The store also sells products that enhance the gourmet dining experience, which often includes an appreciation of fine wine. Riedel Austrian stemware, priced from $20 to $30 a glass, is designed to maximize the flavor of various wines — bringing out the oak in some vintages, for example —through their shape, which determines where the wine hits the palate.
A lengthy roster of cooking classes attracts 150 to 200 students a week, and the VCAC here will present seminars given by seven guest chefs in its theater in April and May. Viking mails a quarterly newsletter and cooking class schedule to current and prospective customers.
The stores have been doing $400 to $600 a square foot in sales, Sherman said.
The 4,380-square-foot Dallas VCAC, which is a prototype for future centers, consists of a 2,500-square-foot store, a 700-square-foot teaching kitchen and a 1,180-square-foot theater.
Viking founder and chairman Fred Carl got the idea for a “test drive” center for ovens while visiting a Land Rover dealership. He started the concept by buying four Home Chef locations in California and opening the first branded Viking center in Memphis in 1999. The sixth VCAC is expected to open on March 22 in Garden City, N.Y.
Units are slated to open in April in St. Louis, followed by Cleveland in the fall. Sherman continues to scout for sites in Los Angeles, Boston, Phoenix, Washington, Houston, New Jersey and the Carolinas. He expects to have a total of 40 centers within six years in markets where Viking already has a strong presence via its distributors and dealers.
Customers with an interest in Viking’s flagship product — ranges — are directed to local dealers. They also can walk to the rear of the store and visit the adjoining showroom of Milestone Distributors, Viking’s regional wholesale distributor and a partner in the Dallas VCAC. Milestone provides product information to shoppers, then directs them to a dealer, the closest of which is a block away, for the actual sale.
“It’s hard to measure whether they go and buy the products, but I think that over the next few years we will see the impact of the VCAC,” said Mary Miles Temple, Milestone’s marketing manager. “Our dealers say it’s fabulous that we have this center.
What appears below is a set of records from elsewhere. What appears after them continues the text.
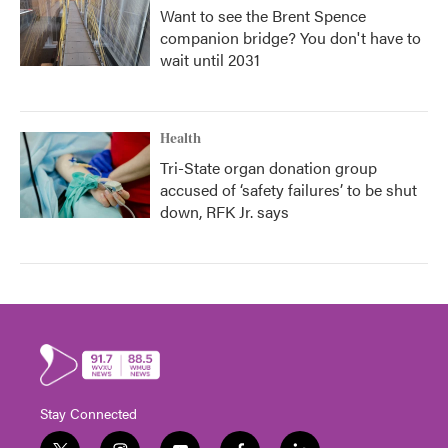
Want to see the Brent Spence
companion bridge? You don't have to
wait until 2031
Health
Tri-State organ donation group
accused of ‘safety failures’ to be shut
down, RFK Jr. says
Stay Connected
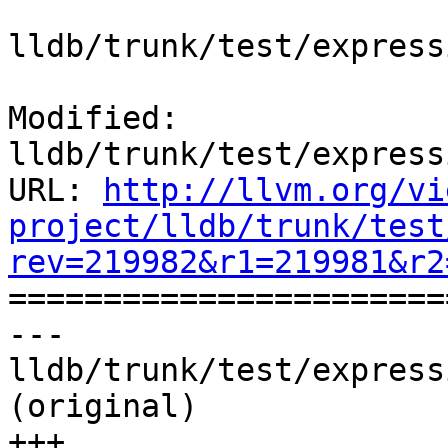
lldb/trunk/test/express
Modified: 
lldb/trunk/test/express
URL: 
http://llvm.org/vi
project/lldb/trunk/test
rev=219982&r1=219981&r2

======================
--- 
lldb/trunk/test/express
(original)

+++ 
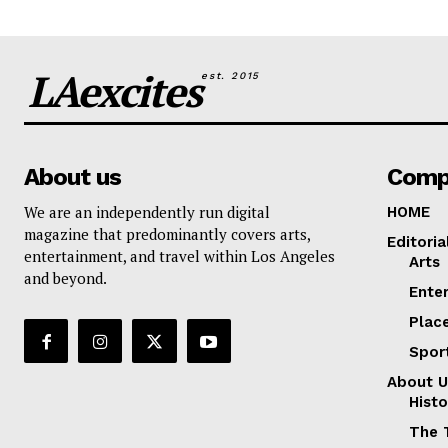
LAexcites
est. 2015
About us
Comp
We are an independently run digital
HOME
magazine that predominantly covers arts,
Editoria
entertainment, and travel within Los Angeles
Arts
and beyond.
Ente
Plac
Spor
About U
Histo
The 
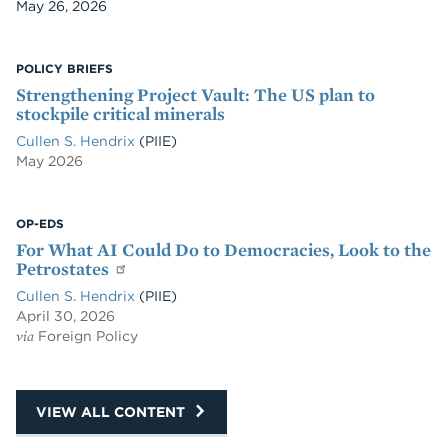
Date
May 26, 2026
POLICY BRIEFS
Strengthening Project Vault: The US plan to
stockpile critical minerals
Cullen S. Hendrix
(PIIE)
May 2026
OP-EDS
For What AI Could Do to Democracies, Look to the
Petrostates
Cullen S. Hendrix
(PIIE)
April 30, 2026
via
Foreign Policy
VIEW ALL CONTENT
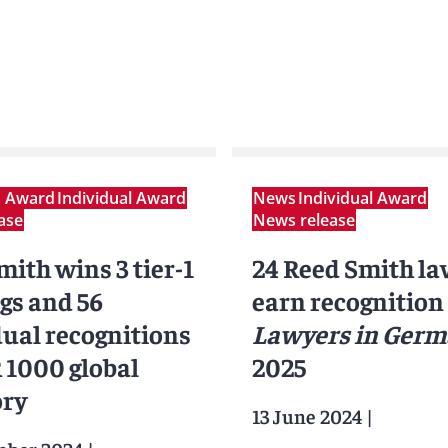
m Award
Individual Award
News
Individual Award
ase
News release
ith wins 3 tier-1
24 Reed Smith l
gs and 56
earn recognition
dual recognitions
Lawyers in Ger
R 1000 global
2025
ory
13 June 2024
|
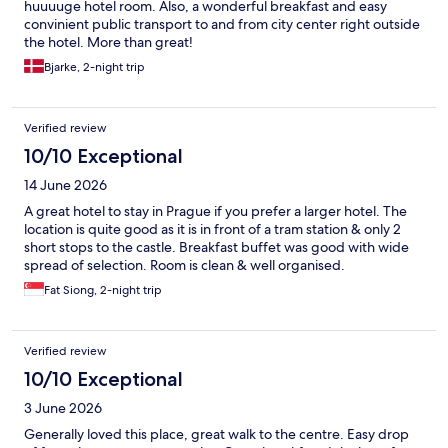
huuuuge hotel room. Also, a wonderful breakfast and easy
convinient public transport to and from city center right outside
the hotel. More than great!
Bjarke, 2-night trip
Verified review
10/10 Exceptional
14 June 2026
A great hotel to stay in Prague if you prefer a larger hotel. The
location is quite good as it is in front of a tram station & only 2
short stops to the castle. Breakfast buffet was good with wide
spread of selection. Room is clean & well organised.
Fat Siong, 2-night trip
Verified review
10/10 Exceptional
3 June 2026
Generally loved this place, great walk to the centre. Easy drop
The brand awareness has been great.”
Located on McKinney Avenue around the corner from Dallas’ prime strip of home furnishings retailers, the VCAC earned a fast buzz after its October opening. Most of its culinary students and shoppers fit Viking’s target demographic: women, aged 30 and older, with a household income of more than $70,000.
“In the culinary basics class, they start out with sanitation and knives, and it introduces them to all the things we have on the sales floor,” noted manager Laura Plumettaz. “They get to keep the chef’s coat, and they receive a 10 percent discount in the store.”
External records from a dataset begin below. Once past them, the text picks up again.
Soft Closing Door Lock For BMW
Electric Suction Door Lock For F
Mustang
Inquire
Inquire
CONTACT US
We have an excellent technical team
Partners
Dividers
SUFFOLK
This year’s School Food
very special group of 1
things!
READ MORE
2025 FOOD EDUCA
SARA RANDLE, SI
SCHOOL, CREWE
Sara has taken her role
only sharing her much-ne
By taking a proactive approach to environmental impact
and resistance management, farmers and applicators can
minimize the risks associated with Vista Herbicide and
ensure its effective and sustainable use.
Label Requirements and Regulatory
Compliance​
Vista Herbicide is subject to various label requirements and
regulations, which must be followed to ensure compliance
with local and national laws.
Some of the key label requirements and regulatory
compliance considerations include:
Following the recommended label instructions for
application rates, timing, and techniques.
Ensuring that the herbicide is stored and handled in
Sherman mused that other retailers might get some ideas from the focused, multifaceted strategy of the Viking Centers, which give the company a high profile and level of credibility that only a substantial advertising investment could create. (Viking advertises in shelter magazines.)
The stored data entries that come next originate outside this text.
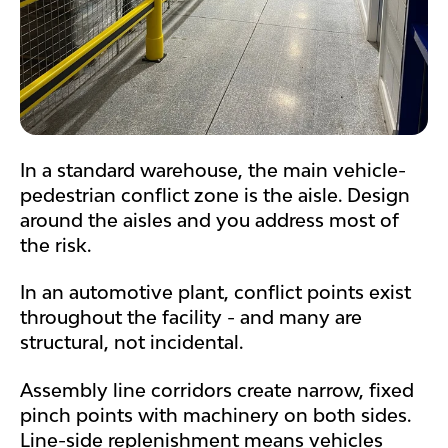
In a standard warehouse, the main vehicle-
pedestrian conflict zone is the aisle. Design
around the aisles and you address most of
the risk.
In an automotive plant, conflict points exist
throughout the facility - and many are
structural, not incidental.
Assembly line corridors create narrow, fixed
pinch points with machinery on both sides.
Line-side replenishment means vehicles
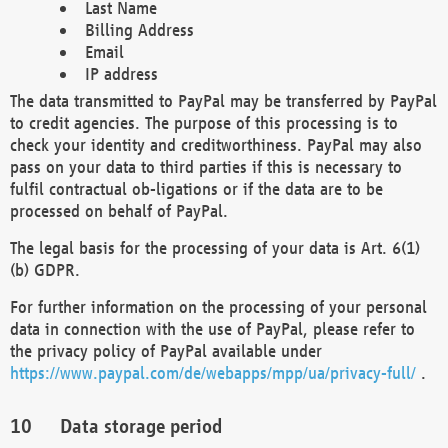
Last Name
Billing Address
Email
IP address
The data transmitted to PayPal may be transferred by PayPal
to credit agencies. The purpose of this processing is to
check your identity and creditworthiness. PayPal may also
pass on your data to third parties if this is necessary to
fulfil contractual ob-ligations or if the data are to be
processed on behalf of PayPal.
The legal basis for the processing of your data is Art. 6(1)
(b) GDPR.
For further information on the processing of your personal
data in connection with the use of PayPal, please refer to
the privacy policy of PayPal available under
https://www.paypal.com/de/webapps/mpp/ua/privacy-full/
.
Data storage period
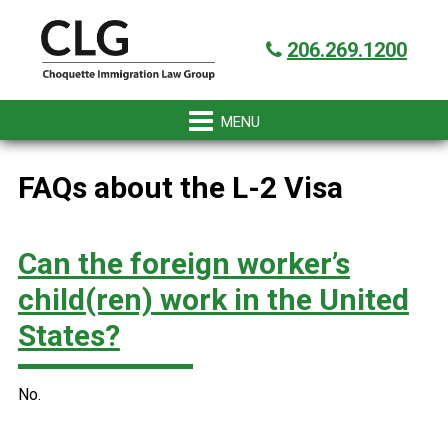
Skip
Skip
Skip
Skip
Got it!
to
to
to
to
206.269.1200
primary
main
primary
footer
navigation
content
sidebar
FAQs about the L-2 Visa
Can the foreign worker’s
child(ren) work in the United
States?
No.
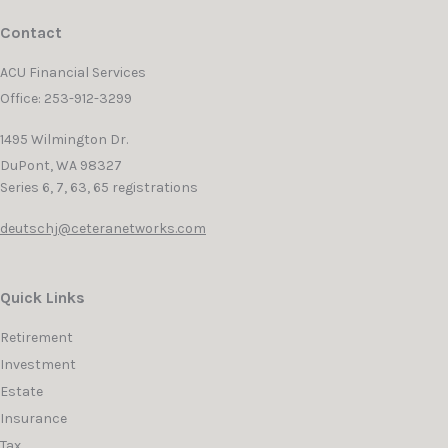
Contact
ACU Financial Services
Office: 253-912-3299
1495 Wilmington Dr.
DuPont,
WA
98327
Series 6, 7, 63, 65 registrations
deutschj@ceteranetworks.com
Quick Links
Retirement
Investment
Estate
Insurance
Tax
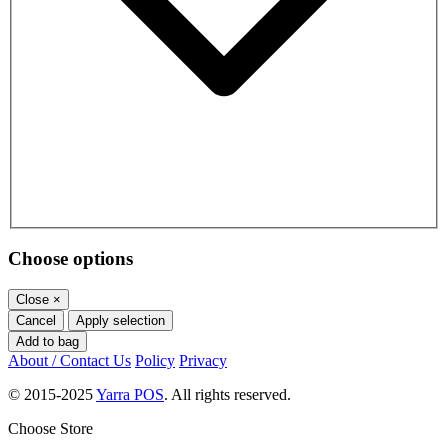
Choose options
Close
×
Cancel
Apply selection
Add to bag
About / Contact Us
Policy
Privacy
© 2015-2025
Yarra POS
. All rights reserved.
Choose Store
“In creating a classification you need to dominate the category,” Sherman said. “If you don’t really believe in it then get out of it. Offering a class or some type of education online are some of the things retailers can do. You have to offer something extra. The classes and the information customers get from our sales associates about the difference between lemon squeezer A and juicer B is what sets us apart.
“There is nobody doing what we do,” he concluded.